Conflicts of Interest: Brookfield Securities LLC, one of the underwriters of this offering, is an affiliate of the Issuer and, therefore, has a conflict of interest under FINRA Rule 5121. Accordingly, this offering is being made in compliance with the requirements of Rule 5121. Pursuant to Rule 5121, Brookfield Securities LLC will not confirm sales of the 2030 Notes or the 2036 Notes to any account over which it exercises discretionary authority without the prior written approval of the customer.

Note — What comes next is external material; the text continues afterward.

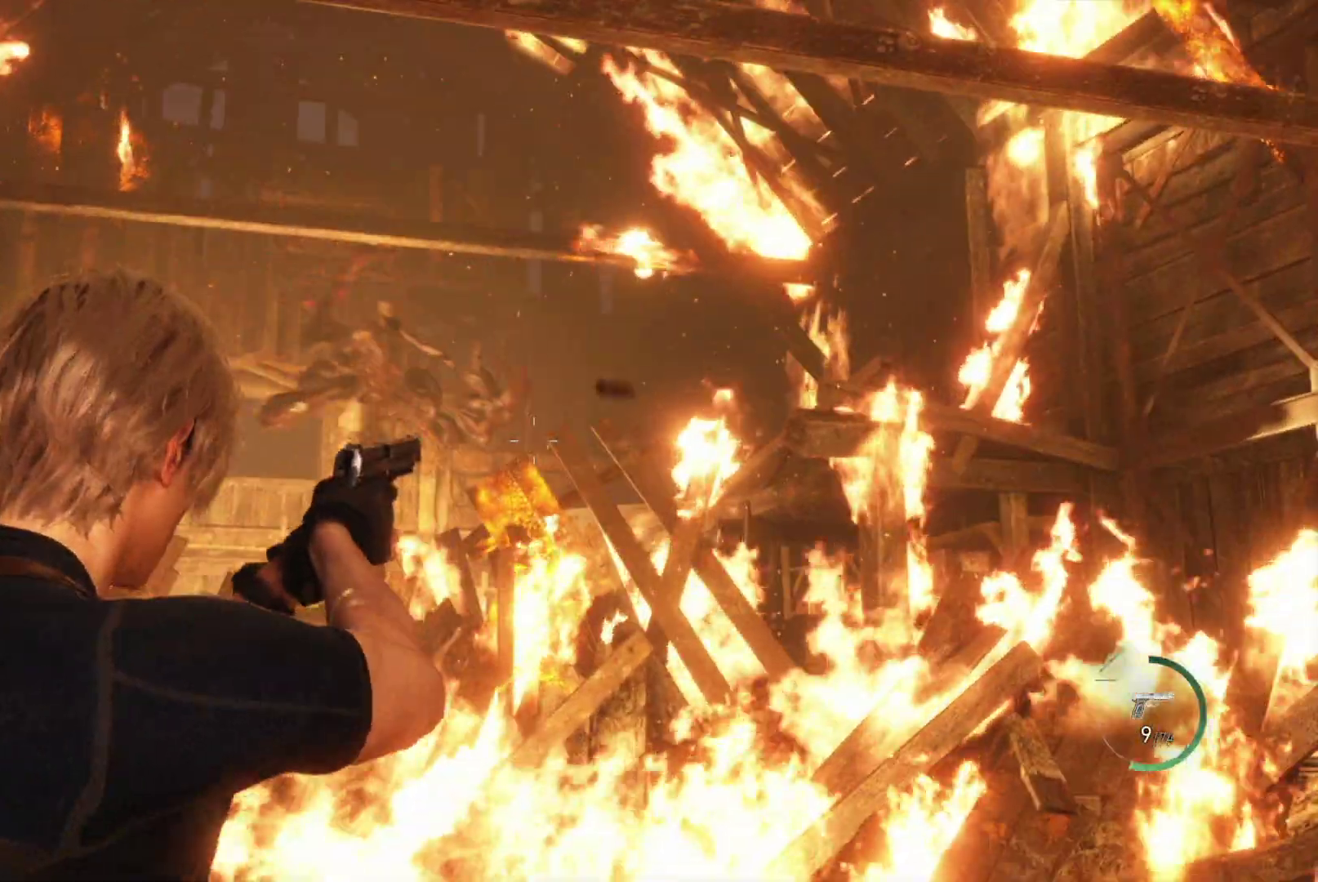
{"dt_ms": 500, "buttons": ["L2"], "left_stick": "center", "right_stick": "up-left", "events": [[367, "R2", "down"], [367, "right_stick", "up-left"], [483, "R2", "up"]]}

Capitalized terms used and not defined herein have the meanings assigned in the Issuer’s Prospectus Supplement, dated November 13, 2025.

 

* Note: A security rating is not a recommendation to buy, sell or hold securities and may be subject to revision or withdrawal at any time.

 

3

 

 

** Under Rule 15c6-1 under the U.S. Securities Exchange Act of 1934, trades in the secondary market generally are required to settle in one business day unless the parties to any such trade expressly agree otherwise. Accordingly, purchasers who wish to trade the Notes prior to the delivery of the Notes hereunder may be required, by virtue of the fact that the Notes initially will settle in T+3, to specify an alternative settlement cycle at the time of any such trade to prevent a failed settlement. Purchasers of the Notes who wish to trade the Notes prior to their date of delivery hereunder should consult their own advisors.

 

The Issuer has filed a registration statement (including a prospectus) and a prospectus supplement with the SEC for the offering to which this communication relates. Before you invest, you should read the prospectus in that registration statement, the prospectus supplement and other documents the Issuer has filed with the SEC for more complete information about the Issuer and this offering.

 

You may get these documents for free by visiting EDGAR on the SEC website at www.sec.gov. Alternatively, the Issuer, any underwriter or any dealer participating in the offering will arrange to send you the prospectus if you request it by calling Citigroup Global Markets Inc. at 1-800-831-9146 or by emailing prospectus@citi.com, or by calling Wells Fargo Securities, LLC at 1-800-645-3751 or by emailing wfscustomerservice@wellsfargo.com.

 

No PRIIPs or UK PRIIPs key information document (KID) has been prepared as European Economic Area or UK retail investors are not targeted.